Directions for this task: Every line below should be repeated exactly as written.

Data excerpts:
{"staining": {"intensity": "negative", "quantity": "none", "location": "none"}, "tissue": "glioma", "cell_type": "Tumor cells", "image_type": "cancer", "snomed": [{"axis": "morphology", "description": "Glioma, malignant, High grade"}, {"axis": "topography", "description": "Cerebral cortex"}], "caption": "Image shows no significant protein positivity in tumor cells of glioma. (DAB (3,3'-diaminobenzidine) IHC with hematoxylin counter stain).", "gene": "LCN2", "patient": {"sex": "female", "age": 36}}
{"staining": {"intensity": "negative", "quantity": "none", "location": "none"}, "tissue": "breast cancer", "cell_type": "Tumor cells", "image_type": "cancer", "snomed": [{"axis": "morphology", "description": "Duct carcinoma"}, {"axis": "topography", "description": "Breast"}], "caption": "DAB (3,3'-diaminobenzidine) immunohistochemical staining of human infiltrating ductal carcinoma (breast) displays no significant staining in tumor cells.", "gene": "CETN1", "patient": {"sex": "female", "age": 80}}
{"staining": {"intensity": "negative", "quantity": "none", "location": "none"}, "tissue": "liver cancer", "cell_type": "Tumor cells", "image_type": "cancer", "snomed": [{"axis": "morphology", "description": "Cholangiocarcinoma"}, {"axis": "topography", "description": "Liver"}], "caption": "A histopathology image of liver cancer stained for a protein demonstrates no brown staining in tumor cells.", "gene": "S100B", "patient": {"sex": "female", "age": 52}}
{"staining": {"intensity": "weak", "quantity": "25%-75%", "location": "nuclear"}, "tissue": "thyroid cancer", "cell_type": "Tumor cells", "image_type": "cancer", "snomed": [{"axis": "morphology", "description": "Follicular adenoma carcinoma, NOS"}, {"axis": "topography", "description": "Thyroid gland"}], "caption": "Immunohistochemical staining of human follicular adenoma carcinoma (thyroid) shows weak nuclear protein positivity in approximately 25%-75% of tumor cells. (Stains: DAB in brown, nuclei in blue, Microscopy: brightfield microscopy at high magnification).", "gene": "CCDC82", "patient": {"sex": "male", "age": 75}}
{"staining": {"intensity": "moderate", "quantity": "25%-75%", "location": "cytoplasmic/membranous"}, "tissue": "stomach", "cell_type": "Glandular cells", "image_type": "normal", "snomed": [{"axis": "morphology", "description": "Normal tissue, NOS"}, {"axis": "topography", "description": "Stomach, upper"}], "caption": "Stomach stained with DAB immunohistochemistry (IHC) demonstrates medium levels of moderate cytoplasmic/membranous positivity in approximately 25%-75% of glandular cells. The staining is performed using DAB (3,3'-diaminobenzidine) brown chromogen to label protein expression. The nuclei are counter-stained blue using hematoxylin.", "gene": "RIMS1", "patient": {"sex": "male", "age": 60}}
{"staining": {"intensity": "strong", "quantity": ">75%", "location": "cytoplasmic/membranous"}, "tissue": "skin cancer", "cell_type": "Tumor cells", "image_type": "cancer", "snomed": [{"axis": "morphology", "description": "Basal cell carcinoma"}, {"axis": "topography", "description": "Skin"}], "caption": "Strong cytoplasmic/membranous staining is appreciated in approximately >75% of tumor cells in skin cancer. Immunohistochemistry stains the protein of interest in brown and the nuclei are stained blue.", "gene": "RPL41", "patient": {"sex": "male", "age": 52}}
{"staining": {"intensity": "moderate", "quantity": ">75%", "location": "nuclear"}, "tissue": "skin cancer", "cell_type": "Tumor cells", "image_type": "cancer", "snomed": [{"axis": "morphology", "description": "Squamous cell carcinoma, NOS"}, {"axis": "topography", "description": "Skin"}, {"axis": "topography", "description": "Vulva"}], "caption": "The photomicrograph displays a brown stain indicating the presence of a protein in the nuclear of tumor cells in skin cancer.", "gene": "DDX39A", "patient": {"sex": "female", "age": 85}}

Expected answer:
{"staining": {"intensity": "negative", "quantity": "none", "location": "none"}, "tissue": "glioma", "cell_type": "Tumor cells", "image_type": "cancer", "snomed": [{"axis": "morphology", "description": "Glioma, malignant, High grade"}, {"axis": "topography", "description": "Cerebral cortex"}], "caption": "Image shows no significant protein positivity in tumor cells of glioma. (DAB (3,3'-diaminobenzidine) IHC with hematoxylin counter stain).", "gene": "LCN2", "patient": {"sex": "female", "age": 36}}
{"staining": {"intensity": "negative", "quantity": "none", "location": "none"}, "tissue": "breast cancer", "cell_type": "Tumor cells", "image_type": "cancer", "snomed": [{"axis": "morphology", "description": "Duct carcinoma"}, {"axis": "topography", "description": "Breast"}], "caption": "DAB (3,3'-diaminobenzidine) immunohistochemical staining of human infiltrating ductal carcinoma (breast) displays no significant staining in tumor cells.", "gene": "CETN1", "patient": {"sex": "female", "age": 80}}
{"staining": {"intensity": "negative", "quantity": "none", "location": "none"}, "tissue": "liver cancer", "cell_type": "Tumor cells", "image_type": "cancer", "snomed": [{"axis": "morphology", "description": "Cholangiocarcinoma"}, {"axis": "topography", "description": "Liver"}], "caption": "A histopathology image of liver cancer stained for a protein demonstrates no brown staining in tumor cells.", "gene": "S100B", "patient": {"sex": "female", "age": 52}}
{"staining": {"intensity": "weak", "quantity": "25%-75%", "location": "nuclear"}, "tissue": "thyroid cancer", "cell_type": "Tumor cells", "image_type": "cancer", "snomed": [{"axis": "morphology", "description": "Follicular adenoma carcinoma, NOS"}, {"axis": "topography", "description": "Thyroid gland"}], "caption": "Immunohistochemical staining of human follicular adenoma carcinoma (thyroid) shows weak nuclear protein positivity in approximately 25%-75% of tumor cells. (Stains: DAB in brown, nuclei in blue, Microscopy: brightfield microscopy at high magnification).", "gene": "CCDC82", "patient": {"sex": "male", "age": 75}}
{"staining": {"intensity": "moderate", "quantity": "25%-75%", "location": "cytoplasmic/membranous"}, "tissue": "stomach", "cell_type": "Glandular cells", "image_type": "normal", "snomed": [{"axis": "morphology", "description": "Normal tissue, NOS"}, {"axis": "topography", "description": "Stomach, upper"}], "caption": "Stomach stained with DAB immunohistochemistry (IHC) demonstrates medium levels of moderate cytoplasmic/membranous positivity in approximately 25%-75% of glandular cells. The staining is performed using DAB (3,3'-diaminobenzidine) brown chromogen to label protein expression. The nuclei are counter-stained blue using hematoxylin.", "gene": "RIMS1", "patient": {"sex": "male", "age": 60}}
{"staining": {"intensity": "strong", "quantity": ">75%", "location": "cytoplasmic/membranous"}, "tissue": "skin cancer", "cell_type": "Tumor cells", "image_type": "cancer", "snomed": [{"axis": "morphology", "description": "Basal cell carcinoma"}, {"axis": "topography", "description": "Skin"}], "caption": "Strong cytoplasmic/membranous staining is appreciated in approximately >75% of tumor cells in skin cancer. Immunohistochemistry stains the protein of interest in brown and the nuclei are stained blue.", "gene": "RPL41", "patient": {"sex": "male", "age": 52}}
{"staining": {"intensity": "moderate", "quantity": ">75%", "location": "nuclear"}, "tissue": "skin cancer", "cell_type": "Tumor cells", "image_type": "cancer", "snomed": [{"axis": "morphology", "description": "Squamous cell carcinoma, NOS"}, {"axis": "topography", "description": "Skin"}, {"axis": "topography", "description": "Vulva"}], "caption": "The photomicrograph displays a brown stain indicating the presence of a protein in the nuclear of tumor cells in skin cancer.", "gene": "DDX39A", "patient": {"sex": "female", "age": 85}}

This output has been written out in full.